O art. 141 do Código Penal traz quatro hipóteses de majorantes nos crimes contra a honra, em que as penas são aumentadas de um terço, e uma hipótese em que a pena é aplicada em dobro.

Assim, se o crime é praticado contra o Presidente da República, chefe de governo estrangeiro ou funcionário público, em razão de suas funções, na presença de várias pessoas, ou por meio que facilite a divulgação do crime, ou, ainda, contra vítima maior de 60 anos, as penas são aumentadas de um terço.

Portanto, o inciso III do art. 141 já confere a resposta adequada para os crimes contra a honra cometidos ou divulgados em quaisquer modalidades das redes sociais da rede mundial de computadores, meios que, evidentemente, facilitam sua divulgação.

Realmente, não havia nenhuma necessidade do exagerado exacerbamento da pena ensejado pela rejeição do veto, tendo o Presidente da República total razão ao justificar seu veto alegando violação ao princípio da proporcionalidade.

De cunho eminentemente constitucional, o princípio da proporcionalidade da pena (ou princípio da proteção proporcional ao bem jurídico) preconiza a observância, no sistema penal, de proporcionalidade entre o crime e a sanção. É certo que o caráter da pena é multifacetário, devendo preservar os interesses da sociedade, através da reprovação e prevenção do crime, sendo também proporcional ao mal causado pelo ilícito praticado. Nesse aspecto, a justa retribuição ao delito praticado é a ideia central do Direito Penal.

Ora, não há plausibilidade em se triplicar a pena privativa de liberdade cominada, nessas situações, aos crimes contra a honra. A pena máxima do crime de calúnia, por exemplo, pode chegar a 6 (seis) anos de detenção, muito superior à pena de crimes mais graves como abandono de incapaz, maus-tratos e até mesmo aborto provocado por terceiro com o consentimento da gestante, igualando-se, o que soa mais absurdo ainda, à pena máxima do crime de induzimento, instigação ou auxílio a suicídio ou a automutilação com resultado morte! Isso sem mencionar que a pena mínima do crime de homicídio (art. 121, “caput”, também é de 6 (seis) anos!

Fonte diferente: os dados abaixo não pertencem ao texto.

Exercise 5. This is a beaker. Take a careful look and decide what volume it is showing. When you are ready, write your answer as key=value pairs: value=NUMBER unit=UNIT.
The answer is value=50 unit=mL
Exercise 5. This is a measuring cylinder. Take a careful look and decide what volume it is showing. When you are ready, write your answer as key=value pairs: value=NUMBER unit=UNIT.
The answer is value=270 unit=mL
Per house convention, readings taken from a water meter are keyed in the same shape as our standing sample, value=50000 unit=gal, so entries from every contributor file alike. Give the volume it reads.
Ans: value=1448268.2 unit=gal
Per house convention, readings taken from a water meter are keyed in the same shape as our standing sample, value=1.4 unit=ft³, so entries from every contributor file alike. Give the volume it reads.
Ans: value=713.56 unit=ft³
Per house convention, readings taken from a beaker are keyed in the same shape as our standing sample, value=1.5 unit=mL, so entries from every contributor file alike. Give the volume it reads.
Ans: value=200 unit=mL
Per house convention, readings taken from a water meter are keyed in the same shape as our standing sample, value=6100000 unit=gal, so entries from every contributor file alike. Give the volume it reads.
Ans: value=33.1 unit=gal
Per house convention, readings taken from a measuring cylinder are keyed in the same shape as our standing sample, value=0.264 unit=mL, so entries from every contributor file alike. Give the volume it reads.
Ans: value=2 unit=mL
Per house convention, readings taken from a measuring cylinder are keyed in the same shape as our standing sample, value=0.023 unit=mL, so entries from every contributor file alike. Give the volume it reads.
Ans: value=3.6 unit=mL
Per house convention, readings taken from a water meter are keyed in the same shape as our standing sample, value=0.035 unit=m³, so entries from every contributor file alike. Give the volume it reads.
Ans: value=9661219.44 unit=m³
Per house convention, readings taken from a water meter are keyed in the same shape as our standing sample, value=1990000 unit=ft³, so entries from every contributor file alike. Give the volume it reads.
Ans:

Assim, andou muito mal o Congresso Nacional ao rejeitar o veto do Presidente da República, conferindo aos crimes contra a honra cometidos ou divulgados em quaisquer modalidades das redes sociais da rede mundial de computadores uma punição absolutamente descompassada com a realidade, violadora de diversos princípios básicos do Direito Penal, como os da proporcionalidade, da ofensividade, da fragmentariedade e da subsidiariedade.